Transferring its 1% on this basis would enable Italy to cover the same fair share of the globally worst off as it would cover under full compliance by the G7 – neither more nor less. But in that case, corruption and waste are only relevant to Italy’s action if they are so prevalent that insufficient non-corrupt (and badly off) jurisdictions exist for Italy to reach its fair share of 95.05 million people effectively. To put it the other way round, if there are enough non-corrupt (and badly off) jurisdictions – as I believe there are – that Italy can still reach its fair share effectively, by simply avoiding corrupt jurisdictions altogether, then, corruption and waste are no impediment to Italy’s action on its 1% obligation. At worst, they are an impediment to later full compliers, which is not Italy’s problem.
Of course, Italy only serves here as an example. The analysis could be repeated, with somewhat different numbers, for whichever of the G7 cared to increase its ODA to 1% first. Since each of the G7 is in the same boat as Italy, the corruption and waste objection at least begins by being irrelevant.
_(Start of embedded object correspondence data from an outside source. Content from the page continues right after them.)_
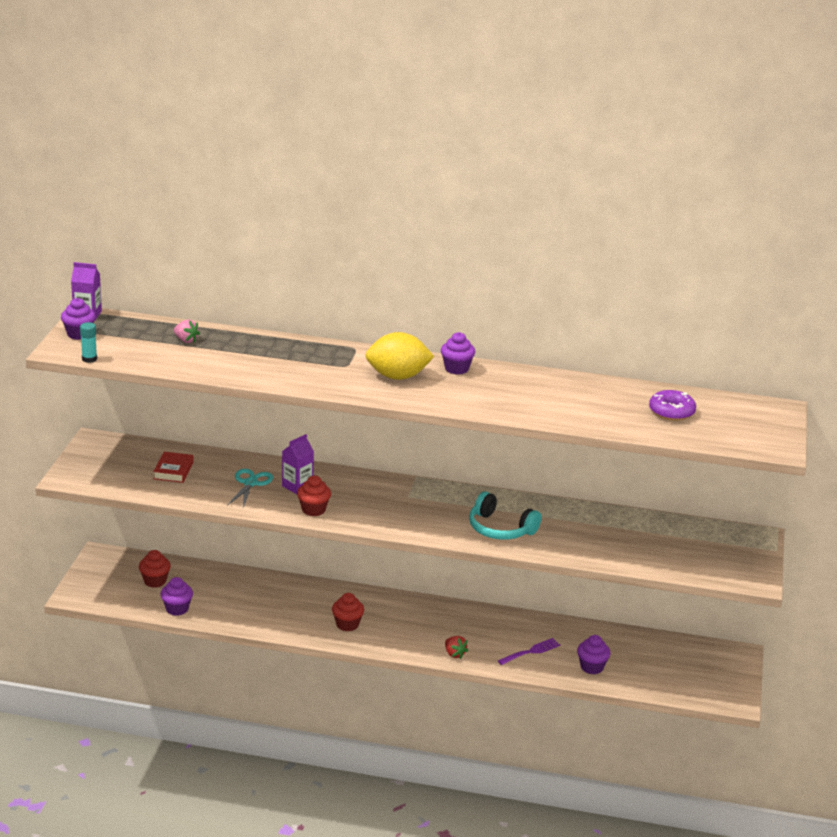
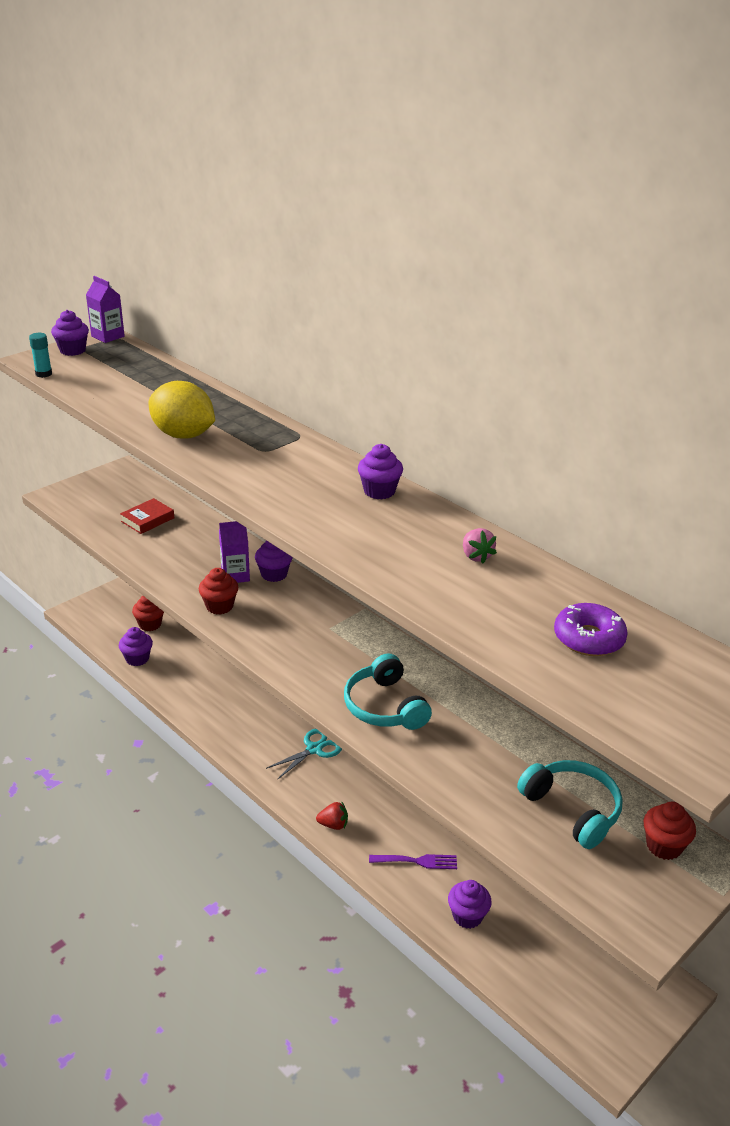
camera: 35 degrees right, 5 degrees up
pink strawberry [174,320,200,343] -> pink strawberry moved to [463,528,497,563]
turquoise scissors [227,469,273,508] -> turquoise scissors moved to [266,729,342,780]
red cupcake [332,593,364,631] -> red cupcake moved to [643,802,696,860]
yellow lemon [365,332,434,380] -> yellow lemon moved to [149,381,215,439]
red strawberry [445,636,468,659] -> red strawberry turned 90 degrees counterclockwise [316,801,348,830]
none -> purple cupcake [255,540,293,582]
none -> turquoise headphones [517,760,623,849]

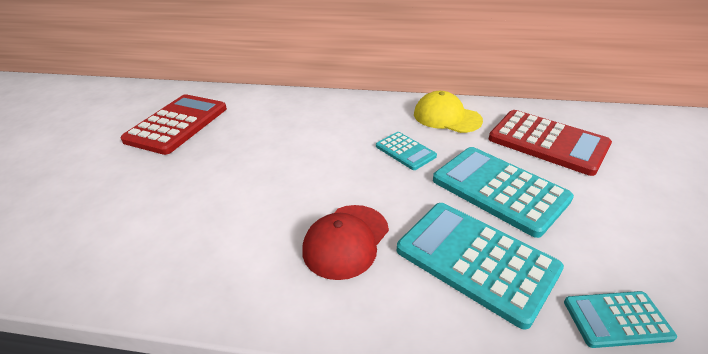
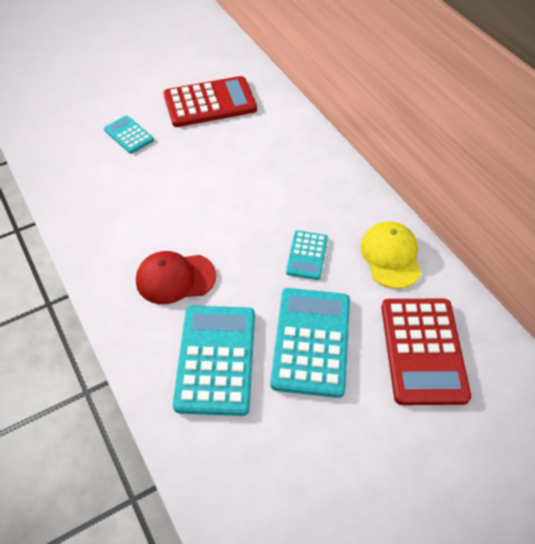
camera: 50 degrees right, 15 degrees up
turquoise calculator [564,291,677,348] -> turquoise calculator moved to [104,116,154,154]

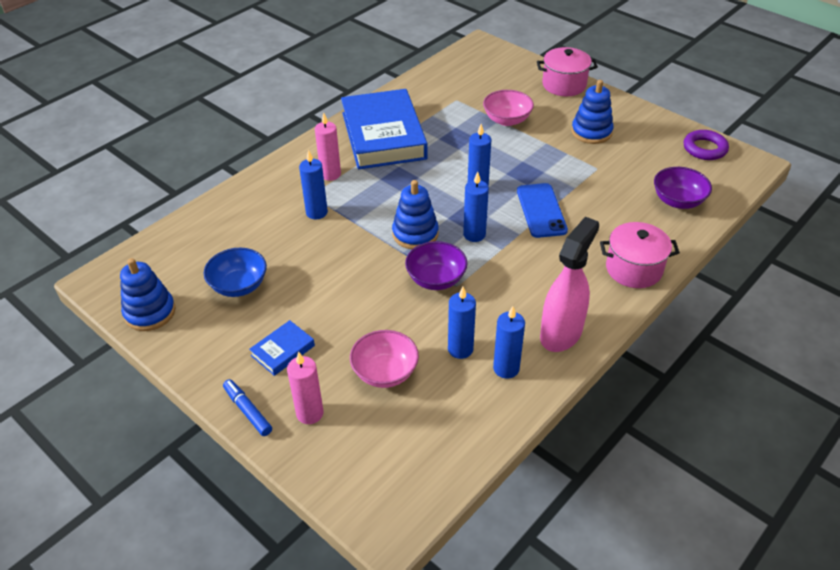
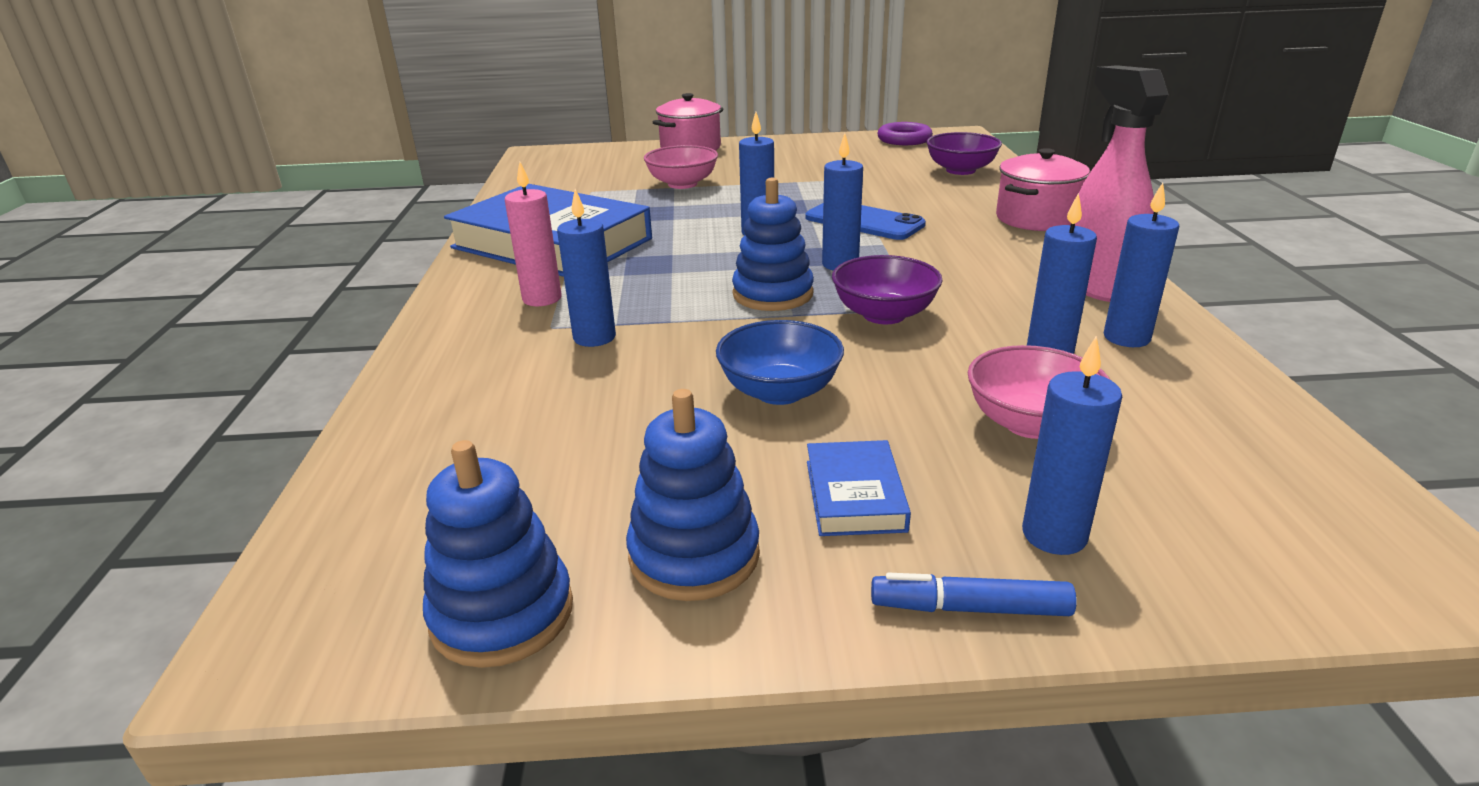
camera: 45 degrees left, 15 degrees down
blue bowl [204,248,267,297] -> blue bowl moved to [716,320,844,405]
pink candle [287,351,324,424] -> blue candle [1022,336,1122,555]
blue stacking toy [571,80,613,144] -> blue stacking toy moved to [626,389,760,601]

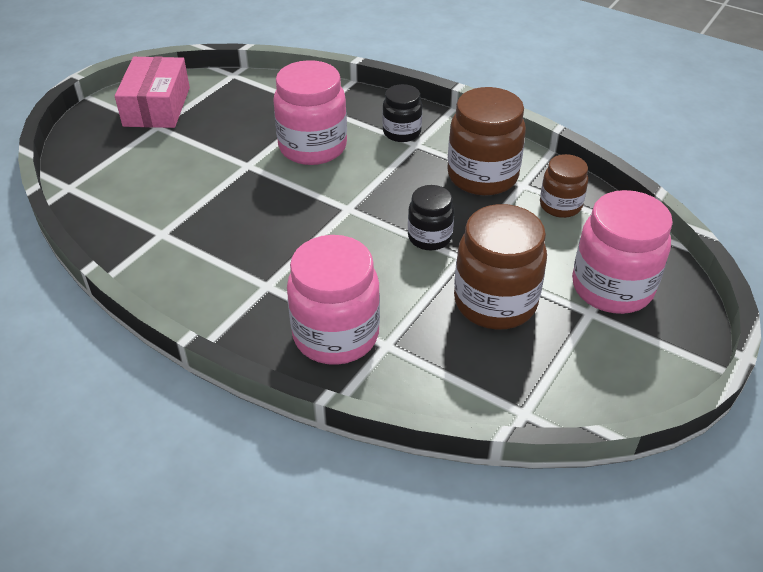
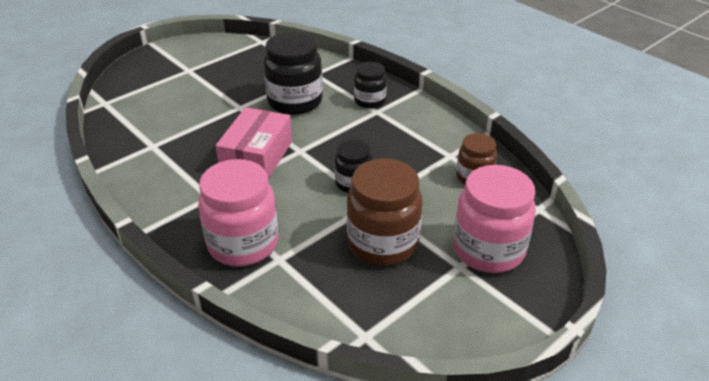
camera: 15 degrees right, 5 degrees down
pink box [115,57,190,128] -> pink box moved to [215,107,292,179]
pink jar [273,60,347,165] -> black jar [264,32,323,115]
brown jar [447,87,526,196] -> none

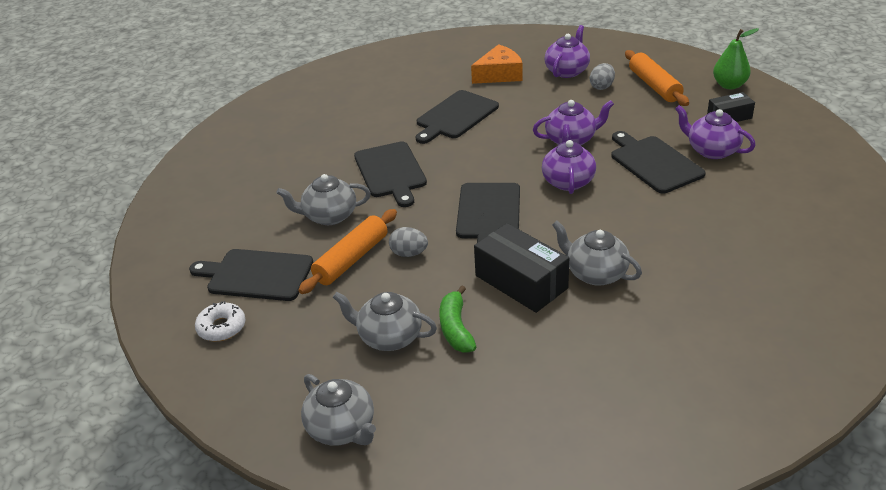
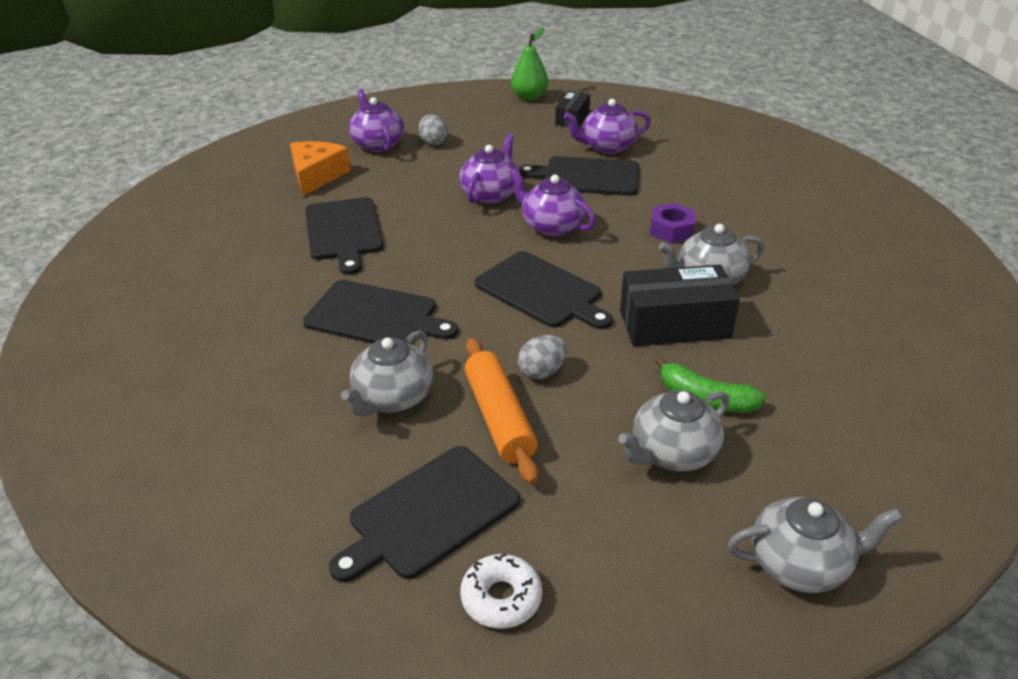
camera: 55 degrees left, 0 degrees up
orange rolling pin [625,50,689,106] -> none
none -> purple nut [650,203,696,243]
According to the non-ideal theory of justice we have discussed, which of our opening cases represent examples of global distributive injustice? What are rich nations obligated to do about it?
In Yemen, life expectancy (60.6 years) is less than 10 years below the global average (67.1 years). It, therefore, exceeds the cut-off point we added to the 1% obligation, in order to bring Rawls (1999) and his followers into our coalition of the willing. This means that, in non-ideal theory, Yemen is not a case of global distributive injustice. It also means that worse-off jurisdictions (those below the cut-off point) have priority over Yemen for receiving transfers from the G7.
In Zambia, life expectancy (37.5 years) is almost 30 years below the global average (67.1), well below the cut-off point. Zambia is, therefore, a case of global distributive injustice. Any nation in the G7 that has not already expended its 1% elsewhere – that is, every G7 nation (including Japan), since none has reached 1% – can make progress in discharging its obligations by transferring $1.627 billion annually to Zambia (i.e., $144 per capita) to improve the fundamental determinants of its population’s health. Zambia is one of the countries with priority over Yemen.
This chapter condenses and simplifies material from Sreenivasan (2002 and 2007), which interested readers may wish to consult. For more on current debates about international distributive justice, see Caney (2005, Ch. 4). For more on the social determinants of health, see Marmot and Wilkinson (1999). For more on global health and development, see Mehrotra and Jolly (1997) and Leon and Walt (2001). Life expectancy figures given are for 2003 and have been taken from the 2005 Human Development Report (UN Development Program, 2005), except in the case of Kerala, where they are for 1988–91 (Krishnan, 1997).